Podkreślił, że troska o seniorów jest dla rządu PiS najwyższym priorytetem. - Są przedstawiciele opozycji, zwłaszcza liberalna opozycja, liberalne elity, Platforma Obywatelska, które nie przykładają wagi, co najlepiej widać po ich rządach, po tym, jakie były waloryzacje roczne, jakie zdarzyły się wówczas działania wobec emerytów - podnoszenie wieku emerytalnego chociażby - podkreślił Morawiecki.

 

- Od 1 marca najniższa emerytura wyniesie ponad 1200 zł – powiedział premier Mateusz Morawiecki. Dodał, że oznacza to wzrost wysokości najniższej emerytury o ok 60 proc. od 2015 r.

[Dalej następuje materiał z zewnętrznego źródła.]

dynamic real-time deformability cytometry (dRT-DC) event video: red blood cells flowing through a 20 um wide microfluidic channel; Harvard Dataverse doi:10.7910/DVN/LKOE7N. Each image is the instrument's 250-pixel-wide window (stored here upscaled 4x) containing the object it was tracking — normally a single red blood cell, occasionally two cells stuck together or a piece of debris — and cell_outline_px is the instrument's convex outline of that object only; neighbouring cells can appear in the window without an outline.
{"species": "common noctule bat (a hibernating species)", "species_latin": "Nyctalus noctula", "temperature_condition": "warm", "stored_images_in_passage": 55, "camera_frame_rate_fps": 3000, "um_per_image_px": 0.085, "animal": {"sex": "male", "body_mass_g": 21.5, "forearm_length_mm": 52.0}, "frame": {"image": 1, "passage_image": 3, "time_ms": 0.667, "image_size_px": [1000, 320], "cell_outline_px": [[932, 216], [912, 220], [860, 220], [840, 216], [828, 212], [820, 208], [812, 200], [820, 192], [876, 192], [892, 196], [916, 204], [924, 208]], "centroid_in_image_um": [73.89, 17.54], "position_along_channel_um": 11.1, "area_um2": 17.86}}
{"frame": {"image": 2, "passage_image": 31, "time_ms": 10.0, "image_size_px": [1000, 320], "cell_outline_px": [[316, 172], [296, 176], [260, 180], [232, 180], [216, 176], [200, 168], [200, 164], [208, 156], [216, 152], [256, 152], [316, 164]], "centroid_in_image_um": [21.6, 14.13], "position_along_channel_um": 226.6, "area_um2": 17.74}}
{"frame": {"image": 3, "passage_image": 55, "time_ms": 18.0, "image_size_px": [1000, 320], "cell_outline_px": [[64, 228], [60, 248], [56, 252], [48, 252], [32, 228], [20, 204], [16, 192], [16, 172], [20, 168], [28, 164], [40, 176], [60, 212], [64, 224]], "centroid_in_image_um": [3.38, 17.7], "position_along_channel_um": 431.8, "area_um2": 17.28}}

Czternasta emerytura jesienią lub późnym latem 

Szef rządu zwrócił uwagę, że skutki inflacji i kryzysu energetycznego najmocniej uderzyły w seniorów.

 

Podał, że przeciętna emerytura wzrosła w ciągu ostatnich sześciu lat o 43 proc., z ok. 1763 zł do 2525 zł z wyłączeniem trzynastki i czternastki. - Najniższa emerytura od 1 marca wyniesie ponad 1200 zł i jest wyższa o blisko 60 proc. od najniższej emerytury w 2015 r. (...) Biorąc pod uwagę 13. i 14. emeryturę, ta najniższa emerytura oznacza wzrost o ok. 85 proc. - poinformował premier. 

 

- Zwiększymy wskaźnik waloryzacji rent i emerytur, dzięki czemu świadczenia emerytalne wzrosną o 7 proc. - dodał. To oznacza, że wskaźnik waloryzacji rent i emerytur w 2022 r. wyniesie 107 proc. Jak mówił premier, "jest to wzrost bezprecedensowy". - Ponieważ do tego dodajemy jeszcze 13. emeryturę i kolejne kilka procent z 14. emerytury, którą wypłacimy w drugiej połowie tego roku - podkreślił szef rządu.

 

ZOBACZ: Sondaż IBRiS: Donald Tusk i Mateusz Morawiecki z największym zaufaniem u emerytów

 

Premier zapowiedział też, że "w tym roku jesienią lub późnym latem emeryci otrzymają 14. emeryturę".

 

- Sami państwo widzicie, że my realnie zajmuje się emerytami, seniorami, a PO, liberałowie, elity warszawskie realnie podnosili wiek emerytalny - stwierdził Morawiecki.

 

- Trzeba na to patrzeć razem i porównać to do tego, jakie były waloryzacje w czasach PO. Apeluję do dziennikarzy o rzetelne porównanie liczb między rokiem 2014, 2015, między czasami pana Tuska, premiera polskiej biedy, a dzisiejszymi czasami - powiedział premier.

 

- Szacunek dla seniorów, to nie jest nasze hasło tylko na sztandarach. To jest hasło, które wobec was - nasi dziadkowie, nasze babcie, ojcowie i mamy, realizujemy - podkreślił szef rządu podczas piątkowej konferencji prasowej.

 

Jak dodał, jest to hasło szacunku dla jesieni życia, dla naszych seniorów.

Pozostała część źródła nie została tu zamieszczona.